This is an early development prototype, so the setup is a bit involved.

You will need a recent GHC (tested with GHC 8.2.x, GHC 8.0.x, and 7.10.x) and cabal.

Dependencies: This program uses the language-c library for C parsing - you will need the alex lexer and happy parser installed (either systemwide or in the sandbox for this repository). The steps below setup a sandbox and install the needed programs into it. (You don't need alex and happy to run the analysis, just to build the analyzer binary.)

git clone https://github.com/lambdageek/centrinel.git
cd centrinel
cabal sandbox init
cabal install happy
cabal install alex
cabal install --dependencies-only
cabal configure
cabal build
cabal run centrinel -- --help

The include/centrinel.h header

Centrinel relies on some __attribute__((...)) attributes and some preprocessor defines to tell it what to analyze. As a convenience, when Centrinel invokes the C preprocessor, it automatically includes the file include/centrinel.h before the user code. If running from a sandbox, as above, the cabal run centrinel command will ensure that Centrinel is able to find this file. If instead you use cabal install, the Centrinel header will be copied to the cabal data directory, and the centrinel binary that is built will refer to that location even if you subsequently move the binary.

This header defines __CENTRINEL__ to 1 to indicate that centrinel is running; __CENTRINEL_MANAGED_ATTR attribute and __CENTRINEL_MANAGED_REGION attribute specifier that you can use to annotate your structs, as well as macros to define away certain GCC primitives that are not understood by language-c.

The header is automatically included by centrinel, you don't have to include it explicitly.

> Tasks to carry out
(a) Answer these questions from the Centrinel setup notes, one per line:
(i) Which GHC versions was the program tested with?
(ii) Which library does the program use for C parsing?
(iii) To what value does the header define __CENTRINEL__?
(b) Reproduce the part of the Centrinel setup notes that opens with the words containing "This is an early" and closes with "the analyzer binary.)".
The data placed after the Centrinel setup notes has no connection to them.

> Stored data
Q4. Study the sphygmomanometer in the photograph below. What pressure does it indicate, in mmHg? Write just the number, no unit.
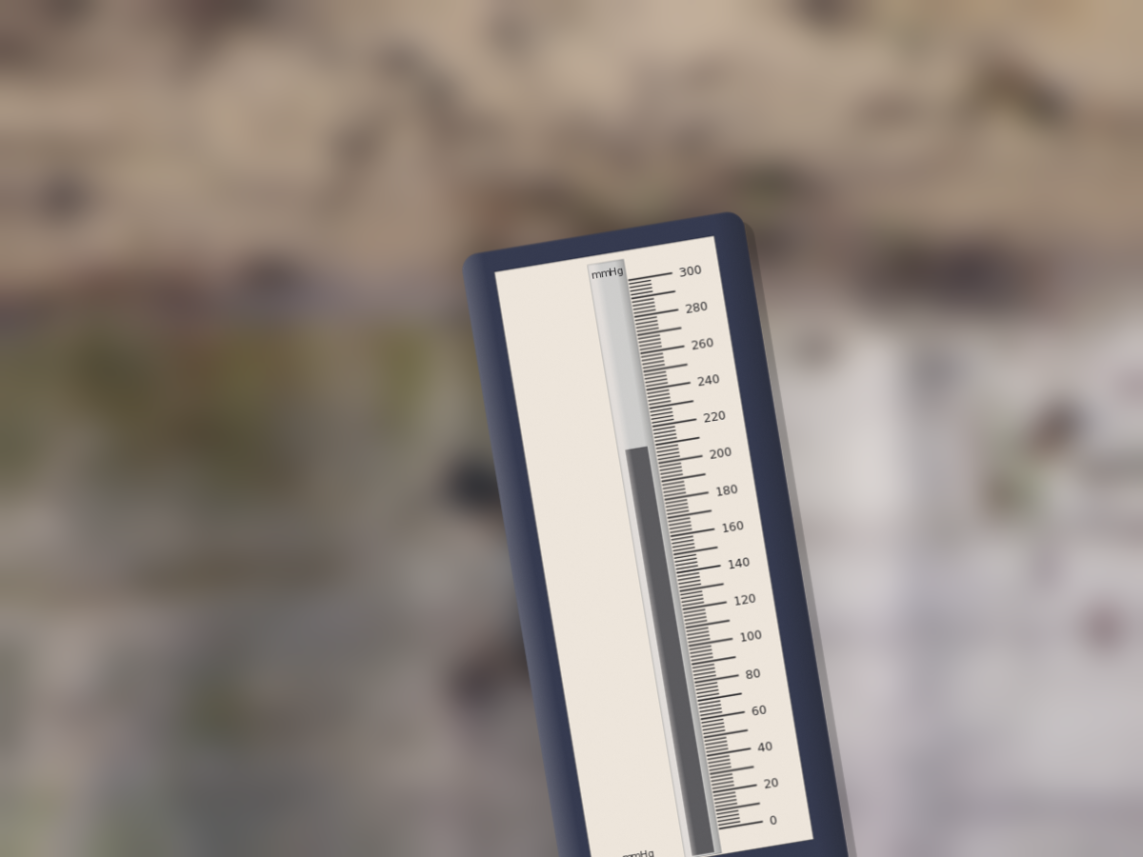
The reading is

> Task-by-task results
(a)
(i) GHC 8.2.x, GHC 8.0.x, and 7.10.x
(ii) The language-c library
(iii) 1

(b)
This is an early development prototype, so the setup is a bit involved.

You will need a recent GHC (tested with GHC 8.2.x, GHC 8.0.x, and 7.10.x) and cabal.

Dependencies: This program uses the language-c library for C parsing - you will need the alex lexer and happy parser installed (either systemwide or in the sandbox for this repository). The steps below setup a sandbox and install the needed programs into it. (You don't need alex and happy to run the analysis, just to build the analyzer binary.)